• **GIVEN PASSAGE**:
== Segment start ==
Westworld watchers, we knew this moment was coming.

The second season’s third episode, “Virtù e Fortuna,” opens not in Westworld but in an India-themed park. Where Westworld is an emblem of the colonization of Native American land, this park represents Britain’s takeover of the subcontinent, and the racial-social hierarchy is clearly encoded: Women in saris and men in turbans—the hosts—walk amidst people dressed in turn-of-the-20th-century British garb.

A white man, Nicholas (Neil Jackson), approaches a woman seated at a lawn table and flirts with her. But she’s a seasoned guest, and she’s done having flings with hosts—she wants to know that he’s a real human with real desire, not a fleshbot programmed to seduce her. She announces that she’ll have to shoot him to know for sure. Doubt and fear flash across his face. Don’t worry, she assures him: If he’s human, it’ll only be a glancing blow. And if he’s not? He won’t remember this anyway.

Her proposal throws viewers back into the essential questions of Westworld. Where do we draw the line between what is real, and what is programmed? A heterosexual man’s evolutionary programming drives him to pursue a woman; the park’s programmers write a romantic loop into a host’s brain. But are we free to choose our own destiny, or are we just acting out a script encoded in our wetware? The humans of Westworld brush these questions aside. The robots’ programming is so easy to manipulate that it becomes irresistible to do so, reducing them to objects. All trauma gets wiped away with a simple edit of their code. If the hosts can’t remember their pain, the thinking goes, they can’t be victims. It’s dementia by design. But as Season 2 unfolds, assumptions about the deepest moral questions continue to be put to the test.
== Segment end ==
• **GIVEN INFORMATION**:
== Segment start ==
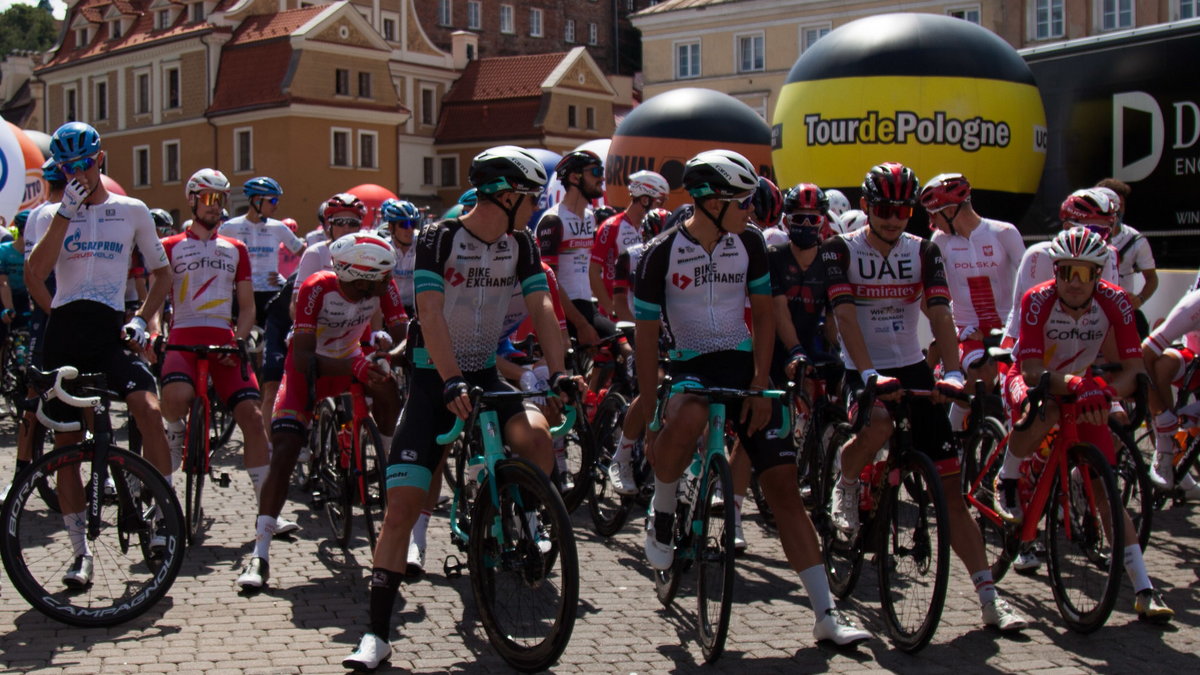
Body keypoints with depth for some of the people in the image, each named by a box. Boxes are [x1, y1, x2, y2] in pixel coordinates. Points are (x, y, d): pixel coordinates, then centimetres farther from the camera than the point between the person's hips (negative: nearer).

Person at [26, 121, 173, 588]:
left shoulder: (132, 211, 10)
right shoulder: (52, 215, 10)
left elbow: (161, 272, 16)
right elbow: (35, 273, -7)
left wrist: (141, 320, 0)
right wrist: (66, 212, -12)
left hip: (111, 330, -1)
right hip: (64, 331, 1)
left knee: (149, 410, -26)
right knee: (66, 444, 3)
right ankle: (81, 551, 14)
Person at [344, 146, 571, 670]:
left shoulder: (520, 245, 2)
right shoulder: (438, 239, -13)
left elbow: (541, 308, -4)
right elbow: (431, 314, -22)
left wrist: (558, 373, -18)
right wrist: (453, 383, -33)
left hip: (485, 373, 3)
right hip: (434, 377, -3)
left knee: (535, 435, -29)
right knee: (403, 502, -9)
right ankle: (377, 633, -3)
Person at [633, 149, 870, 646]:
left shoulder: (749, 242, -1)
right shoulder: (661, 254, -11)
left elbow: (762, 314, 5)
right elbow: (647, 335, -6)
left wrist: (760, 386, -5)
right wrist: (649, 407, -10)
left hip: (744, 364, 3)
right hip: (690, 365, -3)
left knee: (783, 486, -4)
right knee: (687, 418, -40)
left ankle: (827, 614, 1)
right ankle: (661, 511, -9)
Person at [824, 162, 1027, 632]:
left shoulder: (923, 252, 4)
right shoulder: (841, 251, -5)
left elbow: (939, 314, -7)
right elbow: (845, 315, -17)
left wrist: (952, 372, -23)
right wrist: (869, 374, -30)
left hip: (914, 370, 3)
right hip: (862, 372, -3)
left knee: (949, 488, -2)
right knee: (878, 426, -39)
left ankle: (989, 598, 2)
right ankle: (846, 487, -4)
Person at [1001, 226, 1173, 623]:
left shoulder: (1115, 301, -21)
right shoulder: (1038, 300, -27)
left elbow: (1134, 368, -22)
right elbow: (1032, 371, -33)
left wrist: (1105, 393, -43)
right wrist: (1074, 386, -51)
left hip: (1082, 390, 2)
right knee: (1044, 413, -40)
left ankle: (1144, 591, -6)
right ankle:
== Segment end ==
• **AIM OF THE TASK**: Rewrite the stretch of the Westworld passage from "A white man, Nicholas" through "remember this anyway.", putting "garden table" in place of "lawn table". The records were drawn from a separate source.

• **FINAL ANSWER**:
A white man, Nicholas (Neil Jackson), approaches a woman seated at a garden table and flirts with her. But she’s a seasoned guest, and she’s done having flings with hosts—she wants to know that he’s a real human with real desire, not a fleshbot programmed to seduce her. She announces that she’ll have to shoot him to know for sure. Doubt and fear flash across his face. Don’t worry, she assures him: If he’s human, it’ll only be a glancing blow. And if he’s not? He won’t remember this anyway.